Ms. Holmes letter said it was not clear why the measure was needed. She said that consumers who have insurance complaints or grievances already have the ability to:

o File a complaint with the state insurance commissioner, which could lead to sanctions ranging from fines to cancelling an insurer's ability to do business in Washington.

o Sue for breach of contract, which provides access to broader damages in Washington than in most other states–and which includes access to recovery of actual damages and attorney fees.

o Sue for bad faith, which allows for even broader damages than those available under breach of contract–and broader than most states in the nation.

o Bring a claim under Washington's Consumer Protection Act, which has been deemed to include the Insurance Trade Practices Act–which (unlike most states) provides access for citizens to a private right of action, allowing for recovery of their policy limits, actual damages and attorney fees and the award of treble damages up to $10,000.

She noted that after a windstorm last year, more than 42,500 claims were processed, and the insurance commissioner's office reported only three complaints led to the opening of a file by the department's consumer protection division.

ESSB 5726, wrote Ms. Holmes, proposes the lowest standard in the nation to trigger access to punitive damages. Any “unreasonable act,” or even a minor violation of a single unfair trade practice in the Washington Administrative Code, could trigger punitive consequences, she said.

The bill, her letter said, has the lowest standard for burden of proof, requiring only a “preponderance of evidence” to establish liability for punitive damages, not “clear and convincing evidence” as is required in 32 states.

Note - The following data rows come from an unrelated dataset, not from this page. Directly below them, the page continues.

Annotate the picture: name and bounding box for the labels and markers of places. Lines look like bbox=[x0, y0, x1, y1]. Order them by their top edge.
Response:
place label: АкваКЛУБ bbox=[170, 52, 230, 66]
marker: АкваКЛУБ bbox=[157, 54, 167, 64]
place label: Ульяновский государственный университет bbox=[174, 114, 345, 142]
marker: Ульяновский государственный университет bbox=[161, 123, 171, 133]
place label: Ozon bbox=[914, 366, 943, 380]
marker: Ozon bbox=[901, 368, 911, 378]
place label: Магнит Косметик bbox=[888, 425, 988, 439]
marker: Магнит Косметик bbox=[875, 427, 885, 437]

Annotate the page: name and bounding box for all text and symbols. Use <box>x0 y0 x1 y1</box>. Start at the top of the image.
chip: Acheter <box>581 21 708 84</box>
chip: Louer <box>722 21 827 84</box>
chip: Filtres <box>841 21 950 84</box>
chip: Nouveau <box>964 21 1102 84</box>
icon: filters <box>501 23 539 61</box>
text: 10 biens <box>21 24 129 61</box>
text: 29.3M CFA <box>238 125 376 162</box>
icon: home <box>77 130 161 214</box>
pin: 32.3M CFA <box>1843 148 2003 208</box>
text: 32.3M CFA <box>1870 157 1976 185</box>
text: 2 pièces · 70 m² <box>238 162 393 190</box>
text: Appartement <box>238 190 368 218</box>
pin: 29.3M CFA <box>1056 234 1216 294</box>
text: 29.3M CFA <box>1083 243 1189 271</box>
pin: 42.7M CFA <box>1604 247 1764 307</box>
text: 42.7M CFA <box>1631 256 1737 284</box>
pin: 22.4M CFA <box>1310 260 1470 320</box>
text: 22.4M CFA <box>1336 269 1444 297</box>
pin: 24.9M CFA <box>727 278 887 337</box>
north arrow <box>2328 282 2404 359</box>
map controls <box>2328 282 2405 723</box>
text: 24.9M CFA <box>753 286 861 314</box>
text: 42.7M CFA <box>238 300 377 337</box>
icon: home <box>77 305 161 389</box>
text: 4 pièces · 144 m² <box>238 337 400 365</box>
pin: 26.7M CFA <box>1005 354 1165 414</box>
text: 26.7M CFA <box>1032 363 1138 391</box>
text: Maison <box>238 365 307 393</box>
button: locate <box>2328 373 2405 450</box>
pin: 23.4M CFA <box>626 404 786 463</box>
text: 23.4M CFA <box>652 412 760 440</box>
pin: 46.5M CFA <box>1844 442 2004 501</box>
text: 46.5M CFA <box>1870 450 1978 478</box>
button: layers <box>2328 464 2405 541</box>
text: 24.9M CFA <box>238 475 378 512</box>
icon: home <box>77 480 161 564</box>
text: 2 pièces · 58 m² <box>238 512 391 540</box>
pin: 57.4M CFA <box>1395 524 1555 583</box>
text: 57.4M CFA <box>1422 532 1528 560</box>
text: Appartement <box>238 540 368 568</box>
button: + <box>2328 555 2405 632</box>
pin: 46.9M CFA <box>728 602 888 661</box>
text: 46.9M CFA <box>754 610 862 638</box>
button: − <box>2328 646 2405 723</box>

“Damages, which may be trebled under ESSB 5726, are all actual damages, which under current Washington law include non-economic damages as well as out-of-pocket expenses. As such, awards will not only increase, but so will the costs of settling disputed claims outside of a trial,” she wrote.

“If this bill is signed into law, Washington insurance consumers and small businesses will pay for the increased insurance costs caused by frivolous litigation,” predicted Christian John Rataj, NAMIC Western Region state affairs manager.

“Signature of this bill will put Washingtongrossly out of step with howinsurance claims are handled by the rest of the country,” said Steve Suchil, AIA assistant vice president, Western Region.